The most expensive Irish mortgage rates in the euro area again
Ireland has reclaimed the position of having the highest mortgage rates in the eurozone, according to the latest central bank data.
The weighted average interest rate on Irish new mortgage deals in July was 2.73%, down 9 basis points from July 2020, but more than double the euro area average of 1.28 %.
According to the Banking and Payments Federation Ireland, the average mortgage loan for a first-time buyer is around € 250,000. This means that someone who borrows this amount over 30 years pays more than an additional € 181 per month, or almost € 2,200 per year compared to their European neighbors.
Brokers Ireland said Ireland is back at the “top of the euro zone league” but there has been “continued marginal improvement in the rate, reflecting greater competition in the Irish market”.
Brokers Ireland chief financial officer Rachel McGovern said the 29% year-over-year increase in the volume of new mortgage deals in July reflected pent-up demand for mortgages.
“If you can be successful at getting a mortgage, it makes a lot more sense financially than renting,” she said.
“In all areas except the two most expensive to buy property in Dublin, it is cheaper to pay off a mortgage than to pay rent, which is noticeably the case in very many parts of the country.
“Second, increased competition in the mortgage market with the entry of non-bank lenders Avant Money and Finance Ireland is leading for the first time ever to better and more secure mortgage products, in particular genuinely fixed long-term interest rates. . “
Daragh Cassidy, spokesperson for comparison and change site Bonkers.ie, said the drop in mortgage rates over the past year “is obviously welcome and the overall trend appears to be down, although very, very slowly “.
“However, it is still deeply frustrating that the rates here remain so high compared to those of our eurozone neighbors and have been doing so for so long,” he said.
“Despite the impending exits of Ulster Bank and KBC, there has been good competition in the mortgage market in recent months with ICS Mortgages, EBS, Finance Ireland and Avant Money, all cutting rates.
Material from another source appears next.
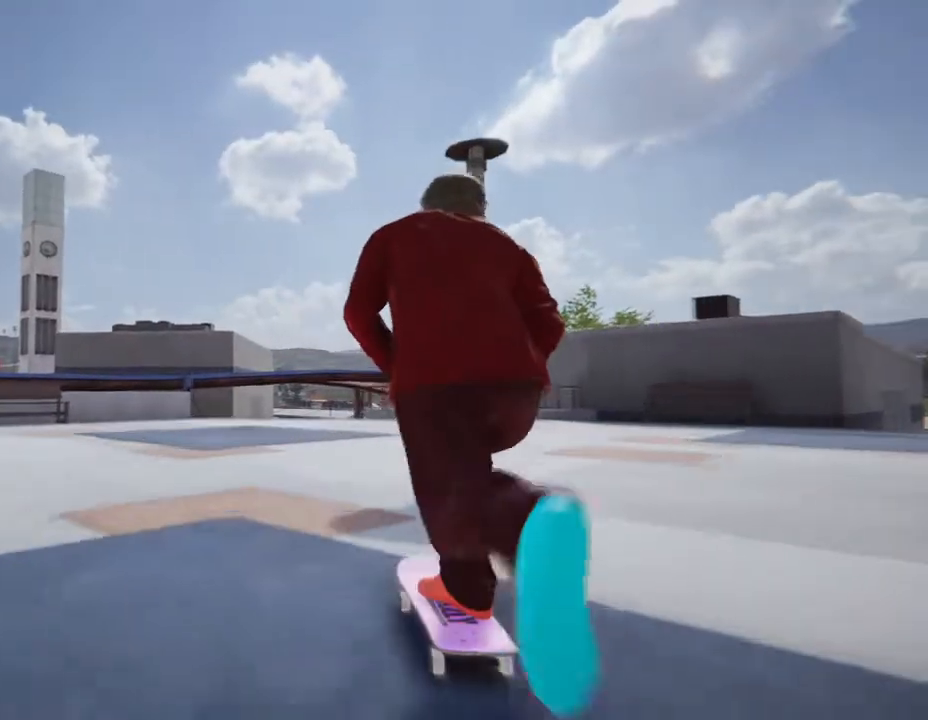
{"buttons": [], "left_stick": "center", "right_stick": "center"}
“However, this is not reflected in the average rate charged to consumers at this time.
“In addition, AIB, Bank of Ireland and PTSB, which together hold around 70% of the mortgage market, charge the highest rates. “
Data from the Central Bank shows that the weighted average interest rate on new fixed-rate mortgage deals was 2.62% in July, down 5 basis points from July 2020. Interest rate mortgages landlines accounted for 83% of new agreements during the month.
For new variable rate mortgage contracts, the weighted average interest rate was 3.29%. This is a decrease of 15 basis points from July 2020.
The volume of new mortgage contracts amounted to € 718 million in July. This was a 29% increase from July 2020, when volumes declined significantly after the onset of Covid-19.
It also represents an increase of 5% compared to June 2021. Renegotiated mortgages amounted to 324 million euros in July, an increase of 29% compared to the previous year.
The high volume of renegotiated mortgages in July is explained by a large volume of term contracts expiring and subsequent renegotiations with a reporting institution. The weighted average interest rate for all renegotiated mortgages was 2.61% in July.
New consumer credit agreements amounted to 195 million euros in July, down 4% from July 2020. The average interest rate on consumer loans was 6.69% , while the equivalent rate for the euro area was 5.25%.